Keypoint coordinate data
****************************************

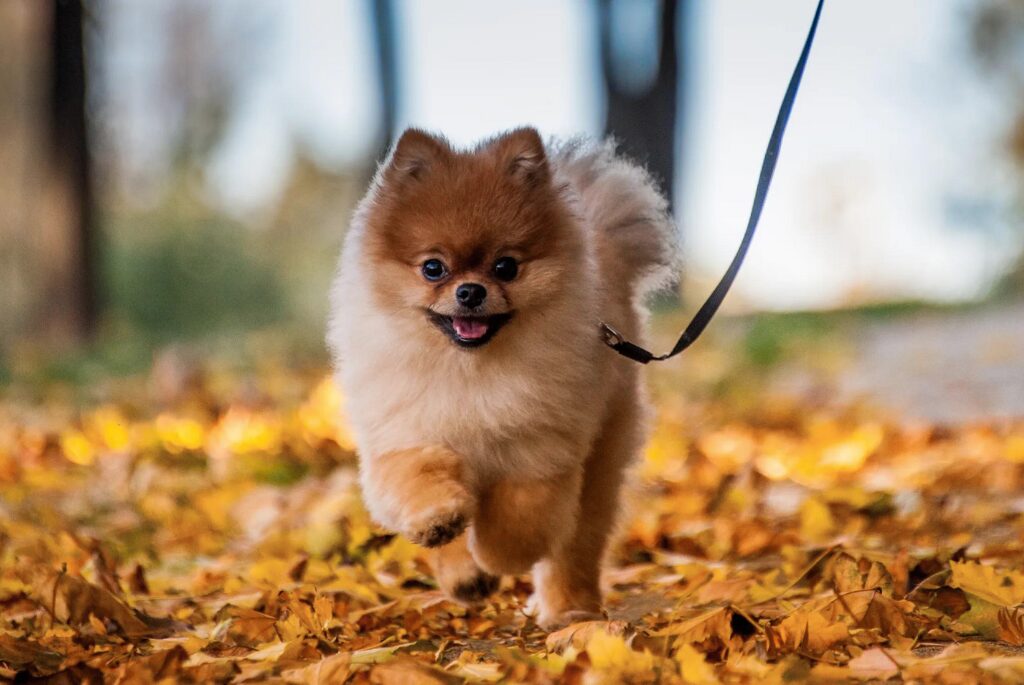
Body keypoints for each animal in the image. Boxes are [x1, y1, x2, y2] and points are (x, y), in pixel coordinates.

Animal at [329, 125, 679, 626]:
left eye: (506, 267)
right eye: (432, 267)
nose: (471, 291)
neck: (469, 371)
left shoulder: (538, 454)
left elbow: (518, 518)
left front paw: (499, 556)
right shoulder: (407, 435)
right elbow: (421, 482)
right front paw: (442, 526)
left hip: (600, 462)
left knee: (575, 546)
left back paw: (570, 610)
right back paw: (466, 577)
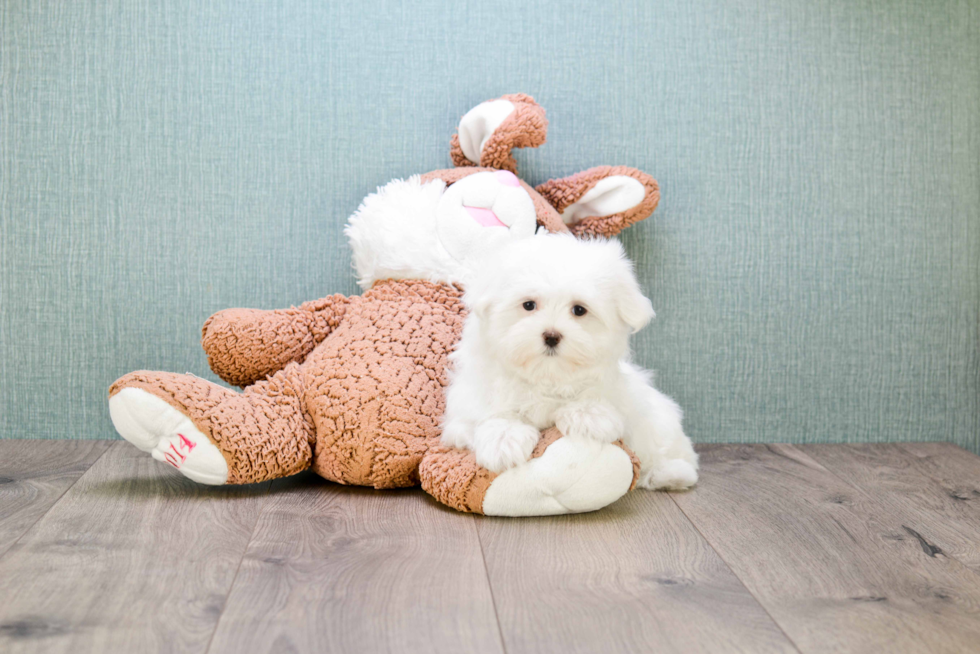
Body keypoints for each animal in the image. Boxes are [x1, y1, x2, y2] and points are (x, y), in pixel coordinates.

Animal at [444, 233, 696, 490]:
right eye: (528, 305)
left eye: (579, 310)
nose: (551, 335)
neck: (547, 376)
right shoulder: (467, 407)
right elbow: (493, 413)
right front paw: (504, 440)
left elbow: (598, 398)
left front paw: (589, 416)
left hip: (660, 423)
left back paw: (671, 473)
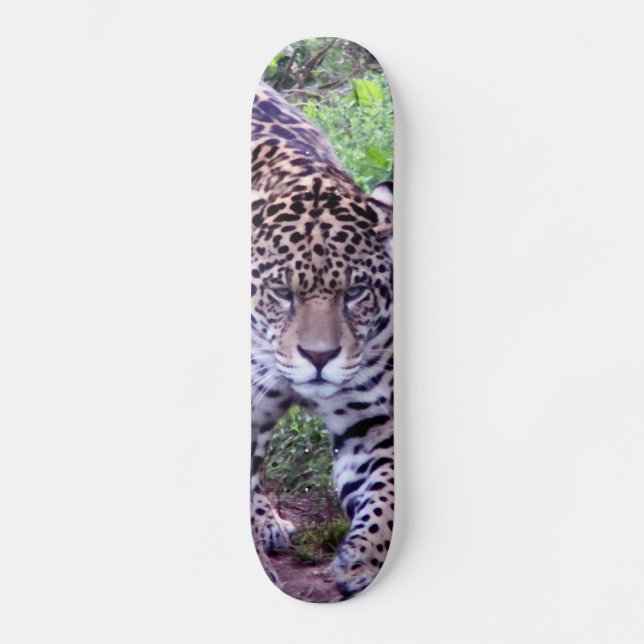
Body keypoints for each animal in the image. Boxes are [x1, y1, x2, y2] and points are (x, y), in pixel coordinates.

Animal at [250, 81, 394, 598]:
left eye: (354, 292)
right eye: (281, 292)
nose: (318, 356)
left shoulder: (370, 423)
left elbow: (386, 491)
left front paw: (363, 560)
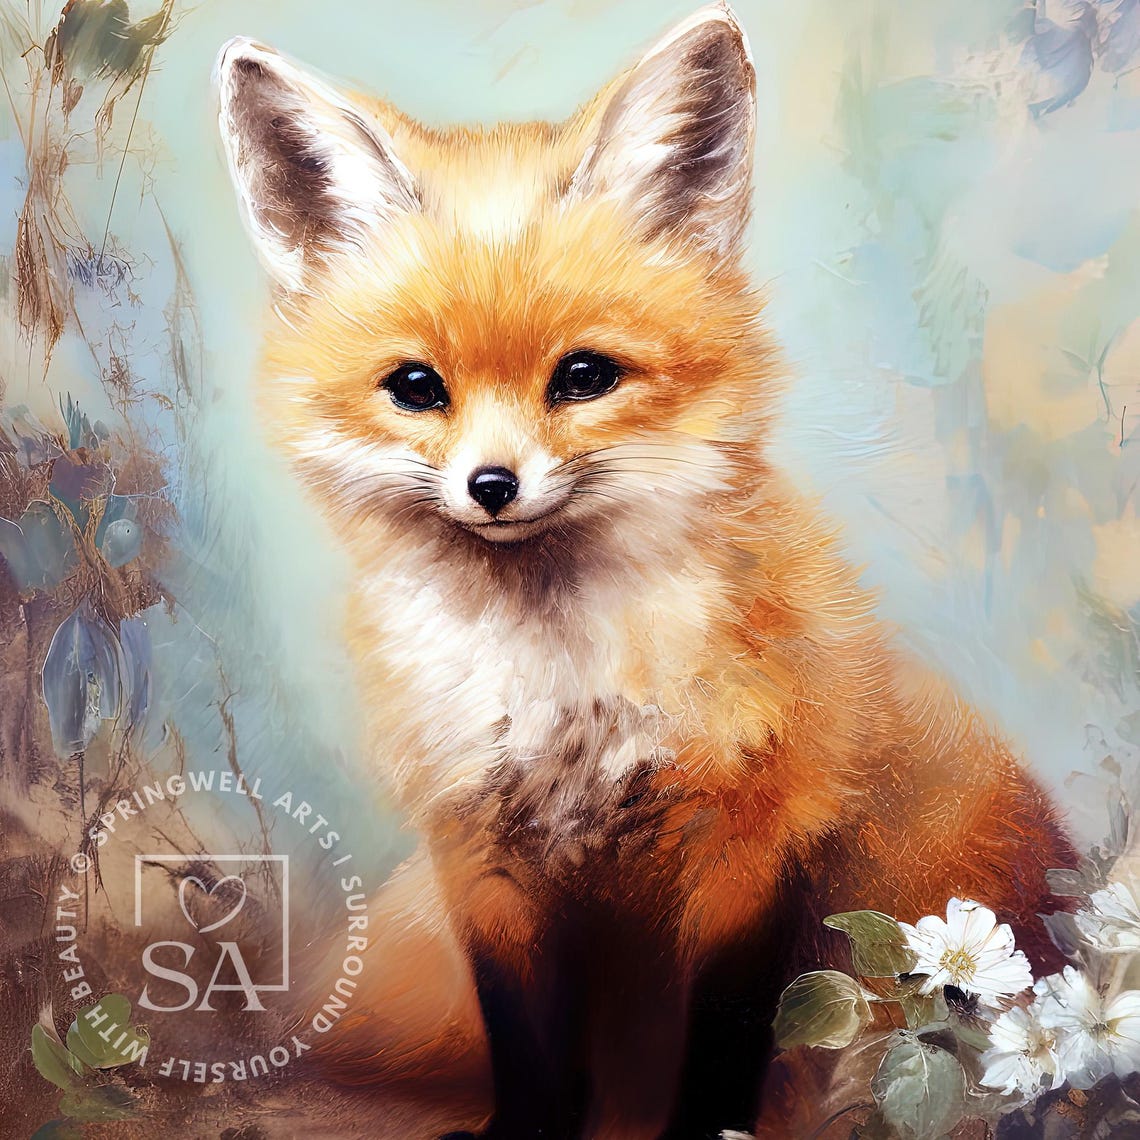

****************************************

**THE PROBLEM:**
All lines above that contain the word "back" are to be copied.

**EXPECTED ANSWER:**
left back paw: (570, 610)
right back paw: (466, 577)
left back paw: (671, 473)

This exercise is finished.